En expulsant violemment un passager d’origine chinoise (ou vietnamienne selon les versions), la compagnie américaine United Airlines ne se doutait pas que l’affaire aurait un retentissement mondial. Grâce à la circulation sur les réseaux sociaux de vidéos tournées par des témoins. L’action de UA a chuté en bourse. Et l’affaire pourrait avoir de graves conséquences économiques pour la compagnie.
Article rédigé par Laurent Ribadeau Dumas
France Télévisions
Publié Mis à jour
Temps de lecture : 5min
David Dao, le passager violemment expulsé d'un avion de la United Airlines le 9 avril 2017. (DR (capture d'écran))

Arrivé aux commandes d’United Airlines en septembre 2015, son PDG, Oscar Munoz, avait une bonne réputation en matière de communication. A tel point qu’il avait reçu le prix du «meilleur communicant» 2016 décerné par une association.

Matériel de l'exercice:
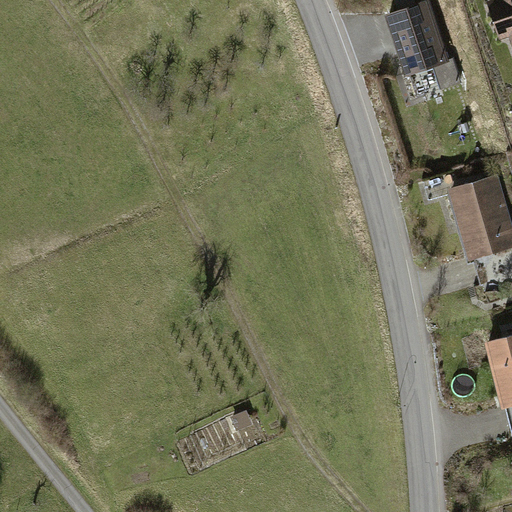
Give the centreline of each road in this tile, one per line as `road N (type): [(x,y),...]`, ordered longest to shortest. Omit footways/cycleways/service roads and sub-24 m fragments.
road 1 (track): [(54,0),(122,100),(298,434),(378,511)]
road 2 (unclassified): [(422,511),(396,263),(343,75),(311,0)]
road 3 (track): [(0,409),(81,511)]
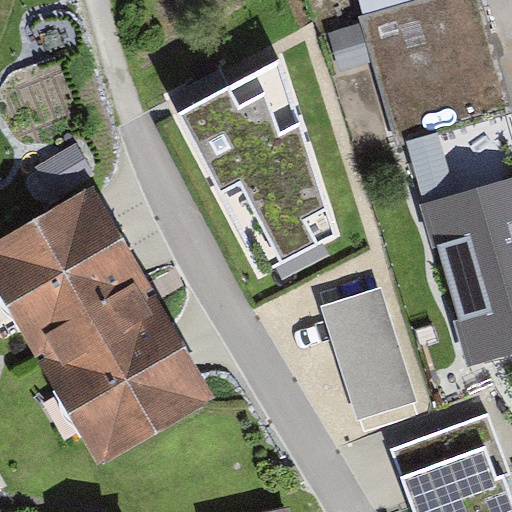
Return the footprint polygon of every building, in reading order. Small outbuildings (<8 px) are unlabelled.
[(359,0),(400,143),(509,112),(478,0),(359,0)] [(169,110),(260,279),(339,241),(282,55),(169,110)] [(511,188),(439,213),(489,364),(511,356),(511,188)] [(98,190),(0,243),(0,273),(104,462),(215,402),(98,190)] [(379,276),(312,299),(353,419),(421,396),(379,276)] [(389,450),(411,511),(511,511),(511,480),(489,414),(389,450)]
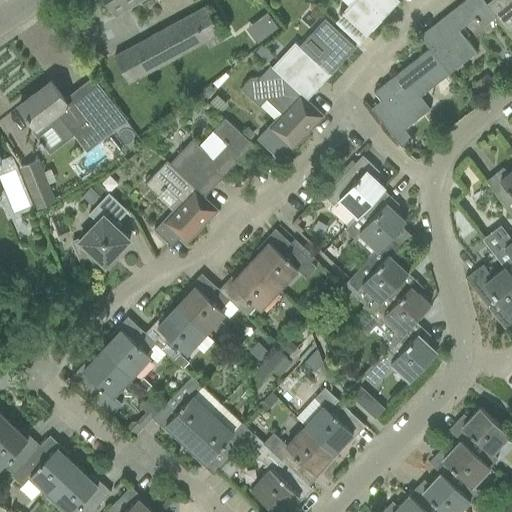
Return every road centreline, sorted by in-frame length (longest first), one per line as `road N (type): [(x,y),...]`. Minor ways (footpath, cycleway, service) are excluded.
road 1 (residential): [(212,511),(148,456),(112,449),(30,374),(159,267),(201,252),(234,219),(270,200),(352,111)]
road 2 (residential): [(468,364),(331,511)]
road 3 (residential): [(430,180),(428,213),(468,364)]
road 4 (residential): [(352,111),(353,78),(434,0)]
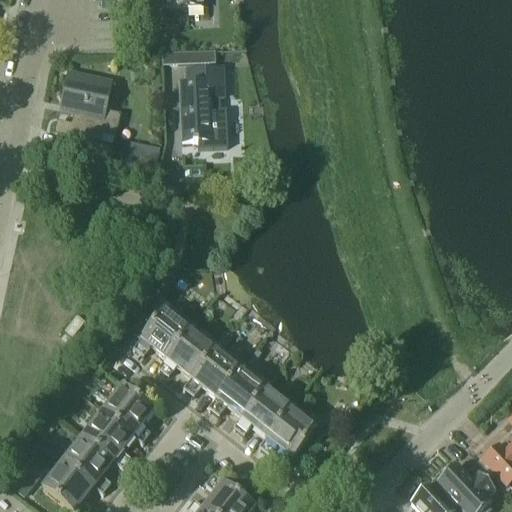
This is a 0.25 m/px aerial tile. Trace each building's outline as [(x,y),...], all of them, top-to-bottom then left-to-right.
[(171,0),(172,12),(204,11),(203,0),(171,0)] [(215,55),(162,57),(162,70),(215,67),(215,55)] [(185,86),(179,86),(181,146),(197,145),(197,146),(197,153),(227,152),(225,113),(220,113),(220,103),(225,103),(223,75),(223,72),(213,73),(185,74),(185,86)] [(67,76),(60,107),(75,110),(71,128),(57,125),(54,137),(98,146),(101,137),(115,140),(120,118),(105,115),(111,86),(67,76)] [(159,153),(144,150),(142,163),(156,166),(159,153)] [(131,336),(140,343),(132,354),(142,362),(150,353),(165,364),(165,365),(190,334),(163,313),(158,320),(149,313),(131,336)] [(72,342),(84,327),(76,320),(64,336),(72,342)] [(165,365),(165,364),(157,374),(167,382),(175,372),(190,384),(190,385),(215,354),(190,334),(165,365)] [(190,385),(190,384),(182,393),(193,401),(200,392),(215,404),(240,373),(215,354),(190,385)] [(215,404),(208,413),(218,421),(225,412),(240,424),(241,424),(265,393),(240,373),(215,404)] [(121,391),(101,417),(132,441),(141,449),(149,439),(140,431),(151,416),(152,415),(121,391)] [(241,424),(240,424),(233,433),(243,441),(251,431),(265,443),(266,444),(290,413),(265,393),(241,424)] [(266,444),(265,443),(258,453),(268,461),(275,451),(291,464),(316,433),(290,413),(266,444)] [(81,442),(112,466),(112,467),(121,474),(129,464),(120,457),(132,441),(101,417),(81,442)] [(497,451),(484,463),(508,490),(511,486),(511,424),(510,427),(511,428),(511,448),(503,457),(497,451)] [(92,492),(101,499),(109,489),(100,482),(112,467),(112,466),(81,442),(62,467),(92,491),(92,492)] [(41,493),(65,511),(86,511),(80,507),(92,492),(92,491),(62,467),(41,493)] [(454,470),(435,488),(456,511),(486,511),(490,508),(485,503),(494,495),(478,478),(469,486),(454,470)] [(214,498),(203,511),(252,511),(222,488),(213,481),(205,491),(214,498)] [(12,493),(23,502),(30,494),(18,485),(12,493)] [(454,511),(453,511),(449,511),(429,490),(410,508),(414,511),(454,511)]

Série d'exercices:
**1)** D'après l'extrait sur l'expulsion d'un passager par United Airlines, quel prix Oscar Munoz avait-il reçu en 2016 ?
**2)** Disposez en liste JSON de chaînes, une chaîne par ligne et sans les lignes vides, la partie des enregistrements qui va de leur début jusqu'à la ligne contenant « road 3 (track): [(0,409),(81,511)] », celle-ci comprise. Laissez les images de côté.

Réponses dans l'ordre:
**1)** Le prix du « meilleur communicant », décerné par une association.

**2)**
[
  "Give the centreline of each road in this tile, one per line as `road N (type): [(x,y),...]`, ordered longest to shortest. Omit footways/cycleways/service roads and sub-24 m fragments.",
  "road 1 (track): [(54,0),(122,100),(298,434),(378,511)]",
  "road 2 (unclassified): [(422,511),(396,263),(343,75),(311,0)]",
  "road 3 (track): [(0,409),(81,511)]"
]